A society divided cannot standIn terms of political preferences, the generational gap has become more pronounced in Korea since the local elections were held in June 2010. Voters in their 20s and 30s are making a stand against the ruling Grand National Party and lending more of their support to the opposition camp, while people aged 50 and over are siding with the conservative GNP. The gap is less severe among those in their 40s, but polls suggest that the majority favor the opposition Democratic Party.
Such demographic differences are also evident in the polls for the Seoul mayoral by-election. In the latest survey by the JoongAng Ilbo, opposition flagbearer Park Won-soon’s approval rating by those in their 20s and 30s was nearly double that for ruling candidate Na Kyung-won. However, Na was twice as popular among the 50 to 60 age bracket and three times more popular than Park among those aged 60 and older. In other words, generational gaps seem to have replaced regional rivalries.

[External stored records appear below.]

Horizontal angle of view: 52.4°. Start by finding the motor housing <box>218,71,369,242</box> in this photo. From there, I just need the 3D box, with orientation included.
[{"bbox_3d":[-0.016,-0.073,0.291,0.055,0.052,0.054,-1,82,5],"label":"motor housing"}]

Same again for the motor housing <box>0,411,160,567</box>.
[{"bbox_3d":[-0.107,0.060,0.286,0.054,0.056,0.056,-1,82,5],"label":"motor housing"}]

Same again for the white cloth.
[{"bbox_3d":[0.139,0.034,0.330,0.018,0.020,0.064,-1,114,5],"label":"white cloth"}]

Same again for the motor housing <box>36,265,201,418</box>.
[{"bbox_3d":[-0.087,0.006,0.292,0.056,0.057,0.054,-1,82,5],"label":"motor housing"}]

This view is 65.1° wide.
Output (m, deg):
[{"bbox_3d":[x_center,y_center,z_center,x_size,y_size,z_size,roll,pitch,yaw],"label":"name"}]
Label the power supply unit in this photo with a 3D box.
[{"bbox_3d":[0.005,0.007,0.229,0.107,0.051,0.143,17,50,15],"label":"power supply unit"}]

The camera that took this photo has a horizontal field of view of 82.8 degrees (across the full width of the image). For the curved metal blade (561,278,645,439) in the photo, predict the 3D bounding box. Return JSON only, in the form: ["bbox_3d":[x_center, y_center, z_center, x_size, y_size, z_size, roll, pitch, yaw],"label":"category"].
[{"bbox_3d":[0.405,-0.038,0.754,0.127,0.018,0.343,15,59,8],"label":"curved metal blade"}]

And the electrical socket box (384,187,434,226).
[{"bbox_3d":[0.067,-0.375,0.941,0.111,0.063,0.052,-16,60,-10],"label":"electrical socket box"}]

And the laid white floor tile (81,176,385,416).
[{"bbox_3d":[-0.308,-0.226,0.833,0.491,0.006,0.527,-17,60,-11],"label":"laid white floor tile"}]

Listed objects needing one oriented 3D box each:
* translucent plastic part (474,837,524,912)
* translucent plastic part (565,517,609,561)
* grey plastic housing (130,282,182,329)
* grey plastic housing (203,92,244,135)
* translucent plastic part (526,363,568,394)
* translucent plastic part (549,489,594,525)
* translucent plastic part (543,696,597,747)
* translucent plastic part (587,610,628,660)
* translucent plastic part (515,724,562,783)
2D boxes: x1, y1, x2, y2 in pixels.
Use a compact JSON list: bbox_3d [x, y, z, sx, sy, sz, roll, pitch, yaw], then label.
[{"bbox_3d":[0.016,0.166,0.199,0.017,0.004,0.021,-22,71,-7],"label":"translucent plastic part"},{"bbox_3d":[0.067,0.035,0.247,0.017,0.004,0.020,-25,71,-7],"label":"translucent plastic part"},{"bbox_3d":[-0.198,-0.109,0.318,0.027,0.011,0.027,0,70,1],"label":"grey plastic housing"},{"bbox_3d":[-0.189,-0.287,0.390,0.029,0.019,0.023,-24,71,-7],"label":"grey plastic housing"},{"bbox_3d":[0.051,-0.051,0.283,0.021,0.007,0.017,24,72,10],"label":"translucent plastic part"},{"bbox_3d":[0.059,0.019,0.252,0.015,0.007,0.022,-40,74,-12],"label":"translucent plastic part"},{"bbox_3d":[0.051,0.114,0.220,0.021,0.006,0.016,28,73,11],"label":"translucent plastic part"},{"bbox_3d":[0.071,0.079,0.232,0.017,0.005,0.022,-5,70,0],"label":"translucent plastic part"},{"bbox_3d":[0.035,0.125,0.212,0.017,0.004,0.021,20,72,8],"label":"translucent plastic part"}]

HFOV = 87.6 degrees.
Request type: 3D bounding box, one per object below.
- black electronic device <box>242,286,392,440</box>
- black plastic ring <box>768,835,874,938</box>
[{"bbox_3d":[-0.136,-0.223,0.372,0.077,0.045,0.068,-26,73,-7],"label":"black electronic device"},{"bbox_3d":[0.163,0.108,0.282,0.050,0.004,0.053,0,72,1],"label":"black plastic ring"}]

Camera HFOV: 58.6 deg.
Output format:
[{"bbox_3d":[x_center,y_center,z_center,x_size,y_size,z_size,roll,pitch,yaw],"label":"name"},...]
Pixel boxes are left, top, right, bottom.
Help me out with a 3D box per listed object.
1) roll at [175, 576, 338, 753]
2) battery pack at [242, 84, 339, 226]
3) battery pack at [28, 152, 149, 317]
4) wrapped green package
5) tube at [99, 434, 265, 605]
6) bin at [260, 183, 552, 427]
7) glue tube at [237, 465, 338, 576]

This phenomenon first popped up last year and cannot be attributed to the fervor over independent political newcomers or celebrity-like figures such as Ahn Cheol-soo. Younger people have been stymied by a harsh job market and economic hardship since the financial crisis in 2008. As those in their 20s and 30s struggle to finance their college education, find jobs or raise and support families, their agonies are translating into rage against the powers that be.
Younger people are also tech-savvy and more familiar with social networking sites such as Twitter and Facebook. They share and promulgate their anger and complaints through mobile and online networks. In contrast, voters over the age of 50 tend to be more concerned with issues such as national defense and social security as well as sustained economic growth.
The contest between different generations could evolve into broader social conflict in the aftermath of the elections, and some are capitalizing on the conflict to serve their own interests. Meanwhile, Cho Kuk, a liberal law professor at Seoul National University and one of Park’s mentors, is now taking flak for discounting the rights of older voters. This is reminiscent of Chung Dong-young, who ran against President Lee Myung-bak in the 2007 presidential elections. Chung stirred controversy by saying that elderly people were better off staying at home than heading to the voting booths.
Generations naturally differ in their views and opinions of world affairs, but this gap becomes a problem if it undermines social unity.